> WHAT THE TASK REQUIRES: For each record, copy the text exactly and omit any picture it holds.

[Stored items from a collection]

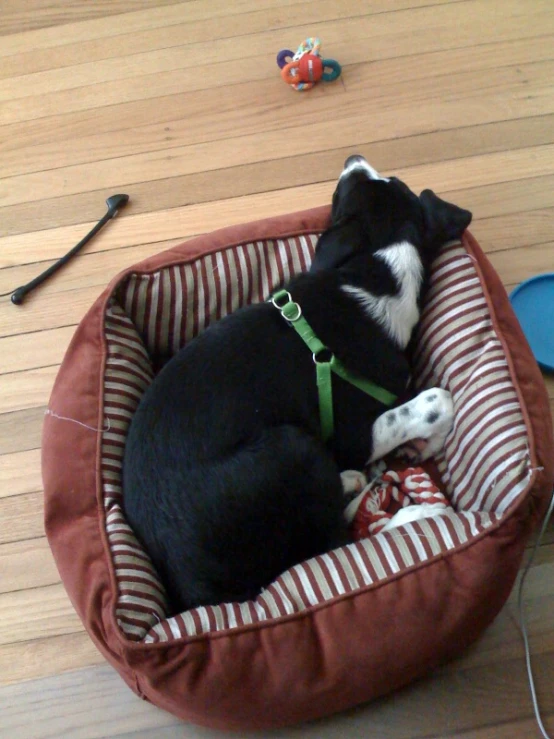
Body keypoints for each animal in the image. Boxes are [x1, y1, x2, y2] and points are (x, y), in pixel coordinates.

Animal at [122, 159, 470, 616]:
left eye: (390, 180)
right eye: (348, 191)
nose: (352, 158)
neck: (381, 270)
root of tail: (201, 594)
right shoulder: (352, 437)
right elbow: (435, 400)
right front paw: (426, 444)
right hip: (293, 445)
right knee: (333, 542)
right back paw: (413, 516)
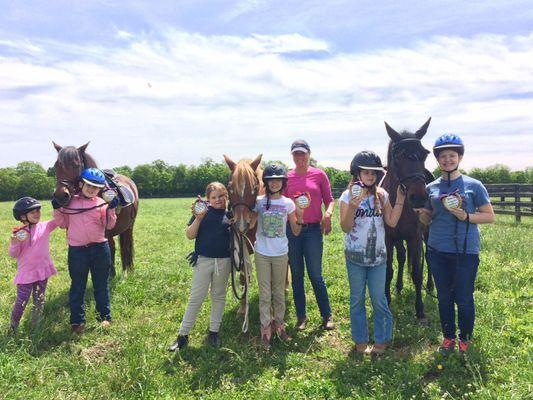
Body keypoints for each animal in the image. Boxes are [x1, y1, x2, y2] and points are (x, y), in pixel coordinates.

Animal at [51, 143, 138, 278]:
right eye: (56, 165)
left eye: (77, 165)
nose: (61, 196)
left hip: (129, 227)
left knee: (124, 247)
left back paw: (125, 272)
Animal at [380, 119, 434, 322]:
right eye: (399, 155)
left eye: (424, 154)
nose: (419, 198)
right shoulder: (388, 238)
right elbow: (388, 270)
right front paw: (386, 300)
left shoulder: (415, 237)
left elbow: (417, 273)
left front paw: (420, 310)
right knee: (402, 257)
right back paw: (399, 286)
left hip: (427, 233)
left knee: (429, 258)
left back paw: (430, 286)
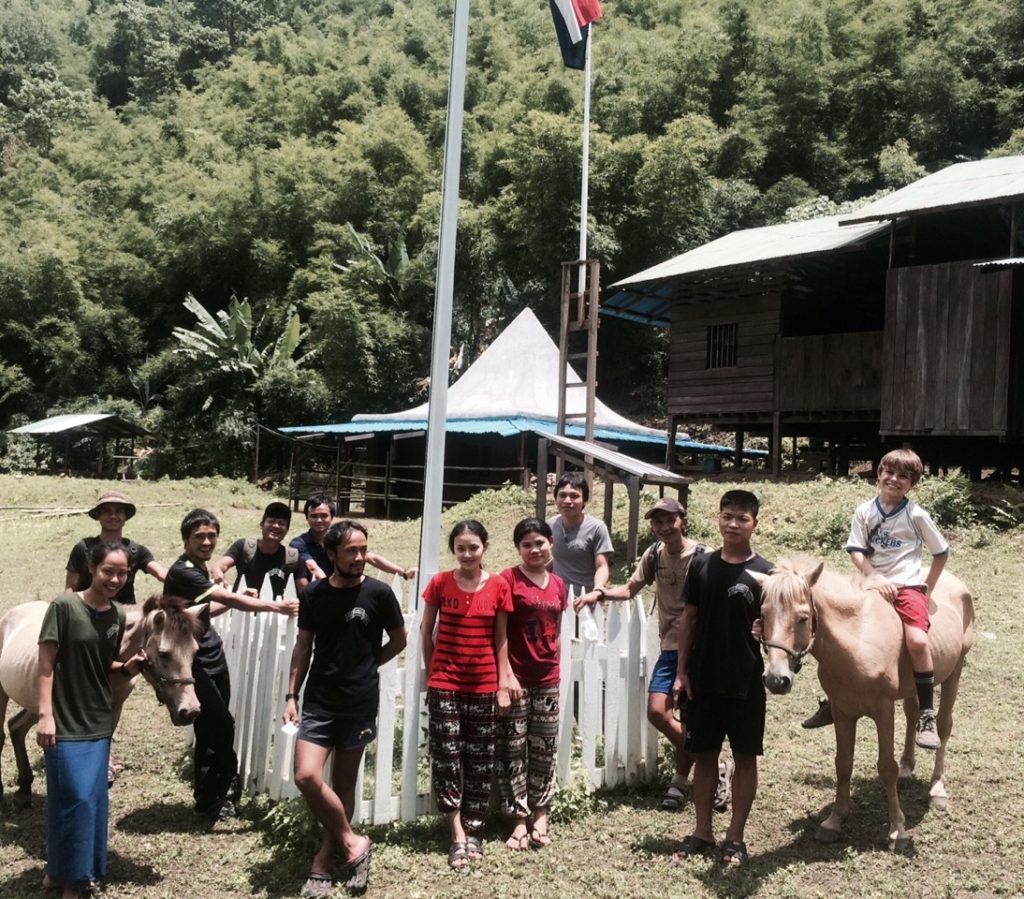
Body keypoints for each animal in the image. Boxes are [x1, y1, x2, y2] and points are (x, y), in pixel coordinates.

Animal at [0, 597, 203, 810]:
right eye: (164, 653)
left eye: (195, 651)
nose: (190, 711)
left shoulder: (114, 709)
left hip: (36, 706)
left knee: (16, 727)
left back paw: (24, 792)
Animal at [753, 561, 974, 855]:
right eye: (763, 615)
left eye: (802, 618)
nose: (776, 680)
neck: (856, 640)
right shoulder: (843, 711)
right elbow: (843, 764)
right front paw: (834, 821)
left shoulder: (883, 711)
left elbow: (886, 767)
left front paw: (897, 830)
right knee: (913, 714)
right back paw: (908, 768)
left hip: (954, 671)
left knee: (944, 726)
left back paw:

> TASK SOLUTION:
Body keypoints for each animal in the image. Boxes are [x1, y1, x2, y2] and points are (x, y), in pixel coordinates.

Animal at [122, 159, 470, 616]:
left eye: (390, 180)
right eye: (348, 191)
nose: (352, 158)
neck: (381, 270)
root of tail: (201, 594)
right shoulder: (352, 437)
right elbow: (435, 400)
right front paw: (426, 444)
right hip: (293, 445)
right knee: (333, 542)
right back paw: (413, 516)
Body keypoints for each animal in the image. Boxes are [x1, y1, x2, y2] and points are (x, y), in pixel coordinates.

Animal at [51, 143, 138, 278]:
right eye: (56, 165)
left eye: (77, 165)
nose: (61, 196)
left hip: (129, 227)
left knee: (124, 247)
left back paw: (125, 272)
Animal at [380, 119, 434, 322]:
right eye: (399, 155)
left eye: (424, 154)
nose: (419, 198)
right shoulder: (388, 238)
right elbow: (388, 270)
right front paw: (386, 300)
left shoulder: (415, 237)
left elbow: (417, 273)
left front paw: (420, 310)
right knee: (402, 257)
right back paw: (399, 286)
left hip: (427, 233)
left knee: (429, 258)
left back paw: (430, 286)
Body keypoints for each animal in the image. Boxes are [x1, y1, x2, y2] and points are (x, y), in pixel coordinates.

Animal at [0, 597, 203, 810]:
right eye: (164, 653)
left eye: (195, 651)
nose: (190, 711)
left shoulder: (114, 709)
left hip: (36, 706)
left knee: (16, 727)
left back paw: (24, 792)
Animal at [753, 561, 974, 855]:
right eye: (763, 615)
left eye: (802, 618)
nose: (776, 680)
neck: (856, 640)
right shoulder: (843, 711)
right elbow: (843, 764)
right front paw: (834, 821)
left shoulder: (883, 711)
left elbow: (886, 767)
left front paw: (897, 830)
right knee: (913, 714)
right back paw: (908, 768)
left hip: (954, 671)
left knee: (944, 726)
left back paw:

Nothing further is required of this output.